What is expected:
Every record needs to be restated word for word.

(Stored data entries)
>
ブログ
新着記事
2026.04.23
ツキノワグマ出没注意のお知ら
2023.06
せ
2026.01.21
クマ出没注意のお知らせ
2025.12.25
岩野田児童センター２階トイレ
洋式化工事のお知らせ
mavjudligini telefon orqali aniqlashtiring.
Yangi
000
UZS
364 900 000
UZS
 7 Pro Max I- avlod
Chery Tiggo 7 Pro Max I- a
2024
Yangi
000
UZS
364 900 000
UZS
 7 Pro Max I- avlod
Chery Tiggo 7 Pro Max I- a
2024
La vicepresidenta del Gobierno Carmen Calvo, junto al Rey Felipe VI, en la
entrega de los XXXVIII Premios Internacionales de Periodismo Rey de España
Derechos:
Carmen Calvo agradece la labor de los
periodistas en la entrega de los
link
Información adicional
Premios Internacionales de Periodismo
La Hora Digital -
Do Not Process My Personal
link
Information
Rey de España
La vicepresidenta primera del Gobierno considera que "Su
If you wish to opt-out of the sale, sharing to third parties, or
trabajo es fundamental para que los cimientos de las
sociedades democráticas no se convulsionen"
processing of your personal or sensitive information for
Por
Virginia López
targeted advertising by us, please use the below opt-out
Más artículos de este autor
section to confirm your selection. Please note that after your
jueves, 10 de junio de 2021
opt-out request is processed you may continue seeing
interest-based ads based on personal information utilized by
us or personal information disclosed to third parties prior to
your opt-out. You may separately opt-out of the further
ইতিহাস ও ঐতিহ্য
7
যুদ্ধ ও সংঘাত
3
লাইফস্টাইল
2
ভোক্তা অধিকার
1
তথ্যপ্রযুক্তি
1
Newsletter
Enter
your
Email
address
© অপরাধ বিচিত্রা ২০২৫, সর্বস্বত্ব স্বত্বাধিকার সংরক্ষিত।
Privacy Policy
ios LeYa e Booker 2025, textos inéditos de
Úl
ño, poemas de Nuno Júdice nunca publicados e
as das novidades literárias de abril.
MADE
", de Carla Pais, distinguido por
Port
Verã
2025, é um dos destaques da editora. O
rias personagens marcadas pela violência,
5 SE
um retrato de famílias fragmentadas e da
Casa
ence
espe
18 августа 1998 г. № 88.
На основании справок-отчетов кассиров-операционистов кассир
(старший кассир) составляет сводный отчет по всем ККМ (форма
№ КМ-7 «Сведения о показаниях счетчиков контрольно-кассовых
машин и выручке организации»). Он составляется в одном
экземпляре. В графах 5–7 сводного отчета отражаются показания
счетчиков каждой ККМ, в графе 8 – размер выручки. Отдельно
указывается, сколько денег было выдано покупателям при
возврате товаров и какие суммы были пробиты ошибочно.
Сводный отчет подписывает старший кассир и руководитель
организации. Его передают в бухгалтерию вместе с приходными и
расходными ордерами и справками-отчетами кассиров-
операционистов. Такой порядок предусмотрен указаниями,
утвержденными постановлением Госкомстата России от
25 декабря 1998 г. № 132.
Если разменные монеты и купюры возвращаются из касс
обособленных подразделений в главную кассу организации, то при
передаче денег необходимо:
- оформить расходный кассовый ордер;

Solution to this exercise:
>
ブログ
新着記事
2026.04.23
ツキノワグマ出没注意のお知ら
2023.06
せ
2026.01.21
クマ出没注意のお知らせ
2025.12.25
岩野田児童センター２階トイレ
洋式化工事のお知らせ
mavjudligini telefon orqali aniqlashtiring.
Yangi
000
UZS
364 900 000
UZS
 7 Pro Max I- avlod
Chery Tiggo 7 Pro Max I- a
2024
Yangi
000
UZS
364 900 000
UZS
 7 Pro Max I- avlod
Chery Tiggo 7 Pro Max I- a
2024
La vicepresidenta del Gobierno Carmen Calvo, junto al Rey Felipe VI, en la
entrega de los XXXVIII Premios Internacionales de Periodismo Rey de España
Derechos:
Carmen Calvo agradece la labor de los
periodistas en la entrega de los
link
Información adicional
Premios Internacionales de Periodismo
La Hora Digital -
Do Not Process My Personal
link
Information
Rey de España
La vicepresidenta primera del Gobierno considera que "Su
If you wish to opt-out of the sale, sharing to third parties, or
trabajo es fundamental para que los cimientos de las
sociedades democráticas no se convulsionen"
processing of your personal or sensitive information for
Por
Virginia López
targeted advertising by us, please use the below opt-out
Más artículos de este autor
section to confirm your selection. Please note that after your
jueves, 10 de junio de 2021
opt-out request is processed you may continue seeing
interest-based ads based on personal information utilized by
us or personal information disclosed to third parties prior to
your opt-out. You may separately opt-out of the further
ইতিহাস ও ঐতিহ্য
7
যুদ্ধ ও সংঘাত
3
লাইফস্টাইল
2
ভোক্তা অধিকার
1
তথ্যপ্রযুক্তি
1
Newsletter
Enter
your
Email
address
© অপরাধ বিচিত্রা ২০২৫, সর্বস্বত্ব স্বত্বাধিকার সংরক্ষিত।
Privacy Policy
ios LeYa e Booker 2025, textos inéditos de
Úl
ño, poemas de Nuno Júdice nunca publicados e
as das novidades literárias de abril.
MADE
", de Carla Pais, distinguido por
Port
Verã
2025, é um dos destaques da editora. O
rias personagens marcadas pela violência,
5 SE
um retrato de famílias fragmentadas e da
Casa
ence
espe
18 августа 1998 г. № 88.
На основании справок-отчетов кассиров-операционистов кассир
(старший кассир) составляет сводный отчет по всем ККМ (форма
№ КМ-7 «Сведения о показаниях счетчиков контрольно-кассовых
машин и выручке организации»). Он составляется в одном
экземпляре. В графах 5–7 сводного отчета отражаются показания
счетчиков каждой ККМ, в графе 8 – размер выручки. Отдельно
указывается, сколько денег было выдано покупателям при
возврате товаров и какие суммы были пробиты ошибочно.
Сводный отчет подписывает старший кассир и руководитель
организации. Его передают в бухгалтерию вместе с приходными и
расходными ордерами и справками-отчетами кассиров-
операционистов. Такой порядок предусмотрен указаниями,
утвержденными постановлением Госкомстата России от
25 декабря 1998 г. № 132.
Если разменные монеты и купюры возвращаются из касс
обособленных подразделений в главную кассу организации, то при
передаче денег необходимо:
- оформить расходный кассовый ордер;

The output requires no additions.